▸ Lista de exercícios
**a.** Responda com base no trecho:
(i) Em que ano Breno alcançou o segundo Dan da Faixa Preta?
(ii) Que prêmio o longa ‘Os colegas’ venceu no Festival de Paulínia?
(iii) Como estão dispostas no portal as explicações sobre os cuidados com a criança?
**b.** Como fica em inglês a frase "Com base nessas constatações, a saúde ganhou papel de destaque no portal.", tirada do trecho?
**c.** Transcreva do trecho a parte que começa em "Com base nessas" e termina em "feitas em casa.".

▸ Trecho do documento

-*-*-

Um dos principais diferenciais da plataforma é sua acessibilidade intelectual. Frequentemente confundida com incapacidade, a deficiência não impede o desenvolvimento de uma vida normal e plenamente autônoma, desde que as pessoas nessa situação sejam tratadas dignamente e estimuladas a desenvolver todas as suas potencialidades. Assim, nada mais natural do que transformar o objeto do portal também em sujeito ativo: Breno Viola, 31 anos, que tem Síndrome de Down, é coordenador de conteúdo e um dos principais entusiastas do site. Em seu currículo estão feitos impressionantes. Primeiro judoca com SD a se tornar faixa preta nas Américas, esporte que pratica desde os três anos de idade, Breno alcançou o segundo Dan da Faixa Preta em 2007, tornando-se o primeiro Down a atingir este grau em todo o mundo. Praticou ainda outras modalidades esportivas como vela, jiu-jitsu e natação. Nesta última, foi medalhista no IV Campeonato Brasileiro Especial de Natação, em 2000, e nos III Jogos Nacionais das Olimpíadas Especiais, dois anos depois. Participa, de forma atuante, em diversos eventos e campanhas em favor da inclusão social da SD, entre desfiles, conferências, encontros, concursos e shows. Breno ainda poderá ser visto em breve no cinema como um dos protagonistas do longa ‘Os colegas’, que entra este ano em circuito e foi vencedor do Prêmio de Melhor Roteiro no Festival de Paulínia, em 2008. “Breno é o exemplo de que os limites impostos pela Síndrome de Down não são definitivos e pré-estabelecidos. Como qualquer pessoa, quem tem SD apresenta aptidões distintas e diferentes graus de desenvolvimento. Por isso o estímulo motor e intelectual e o cuidado com a saúde são tão importantes”, esclarece Maria Antônia.
Com base nessas constatações, a saúde ganhou papel de destaque no portal. Explicações detalhadas sobre os cuidados necessários com a criança, desde o seu nascimento, estão dispostas através de uma linha do tempo, dividida por faixa etária. O internauta terá a chance de controlar os marcos de desenvolvimento de cada idade, assim como encontrar serviços públicos e privados relacionados por região. O usuário poderá também fazer uma avaliação deste atendimento, o que, através de parcerias firmadas com as diversas instâncias do governo, poderá servir como parâmetro para a implementação de melhorias. Haverá ainda informações sobre terapia ocupacional, fisioterapia, fonoaudiologia, psicomotricidade, psicopedagogia, psicologia, equoterapia e hidroterapia, entre outras especialidades terapêuticas, além de dicas para brincadeiras e estimulações que podem ser feitas em casa.

-*-*-

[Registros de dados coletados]
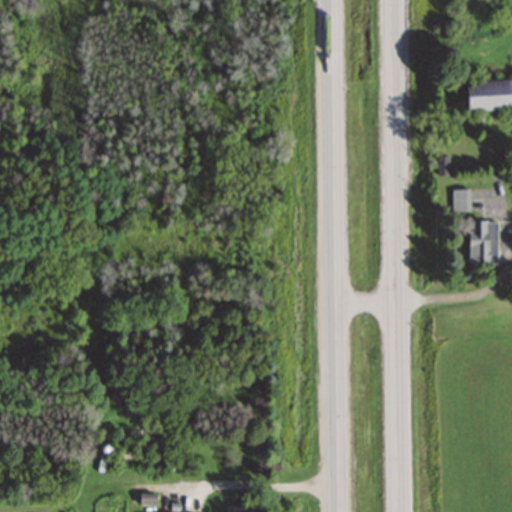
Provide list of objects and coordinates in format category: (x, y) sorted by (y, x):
building: (487, 93)
building: (459, 200)
building: (481, 241)
road: (394, 255)
road: (335, 256)
road: (261, 482)
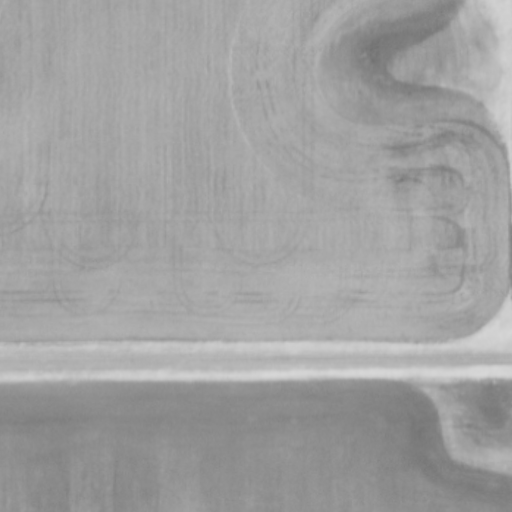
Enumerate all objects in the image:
road: (255, 362)
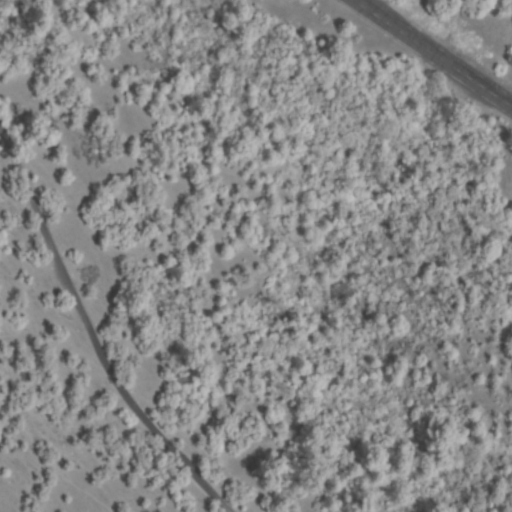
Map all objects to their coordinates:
road: (431, 53)
road: (91, 337)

-*-*-

▸ Respostas do exercício
**a.**
(i) Em 2007.
(ii) O Prêmio de Melhor Roteiro.
(iii) Em uma linha do tempo, dividida por faixa etária.

**b.** Based on these findings, health has taken on a prominent role in the portal.

**c.**
Com base nessas constatações, a saúde ganhou papel de destaque no portal. Explicações detalhadas sobre os cuidados necessários com a criança, desde o seu nascimento, estão dispostas através de uma linha do tempo, dividida por faixa etária. O internauta terá a chance de controlar os marcos de desenvolvimento de cada idade, assim como encontrar serviços públicos e privados relacionados por região. O usuário poderá também fazer uma avaliação deste atendimento, o que, através de parcerias firmadas com as diversas instâncias do governo, poderá servir como parâmetro para a implementação de melhorias. Haverá ainda informações sobre terapia ocupacional, fisioterapia, fonoaudiologia, psicomotricidade, psicopedagogia, psicologia, equoterapia e hidroterapia, entre outras especialidades terapêuticas, além de dicas para brincadeiras e estimulações que podem ser feitas em casa.